(Data excerpts)
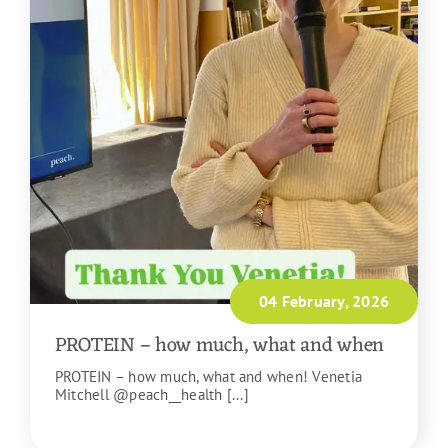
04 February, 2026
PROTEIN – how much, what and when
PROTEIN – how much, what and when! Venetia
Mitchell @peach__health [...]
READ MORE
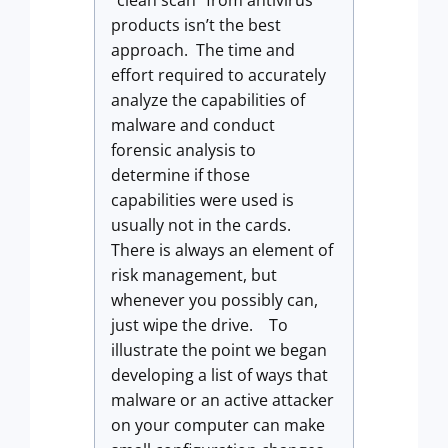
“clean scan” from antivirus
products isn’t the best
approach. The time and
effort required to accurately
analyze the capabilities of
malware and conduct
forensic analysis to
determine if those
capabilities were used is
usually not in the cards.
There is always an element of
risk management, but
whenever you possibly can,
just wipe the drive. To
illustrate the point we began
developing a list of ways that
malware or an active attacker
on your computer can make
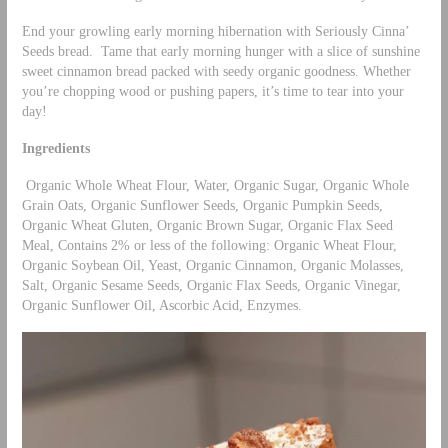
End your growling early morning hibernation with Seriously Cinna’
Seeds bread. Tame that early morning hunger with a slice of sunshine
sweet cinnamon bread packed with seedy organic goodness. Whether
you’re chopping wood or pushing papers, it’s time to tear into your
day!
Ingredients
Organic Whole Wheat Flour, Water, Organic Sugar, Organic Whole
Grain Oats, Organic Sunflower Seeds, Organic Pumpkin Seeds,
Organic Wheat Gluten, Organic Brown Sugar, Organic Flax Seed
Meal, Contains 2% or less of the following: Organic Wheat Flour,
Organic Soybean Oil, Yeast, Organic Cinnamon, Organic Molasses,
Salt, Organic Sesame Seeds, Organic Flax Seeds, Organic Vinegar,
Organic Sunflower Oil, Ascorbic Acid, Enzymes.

§ Task item:
The answer is the lines above between the line holding "capabilities were used is" and the line holding "on your computer can make", inclusive, each written out exactly, and no others.

§ Expected answer:
capabilities were used is
usually not in the cards.
There is always an element of
risk management, but
whenever you possibly can,
just wipe the drive. To
illustrate the point we began
developing a list of ways that
malware or an active attacker
on your computer can make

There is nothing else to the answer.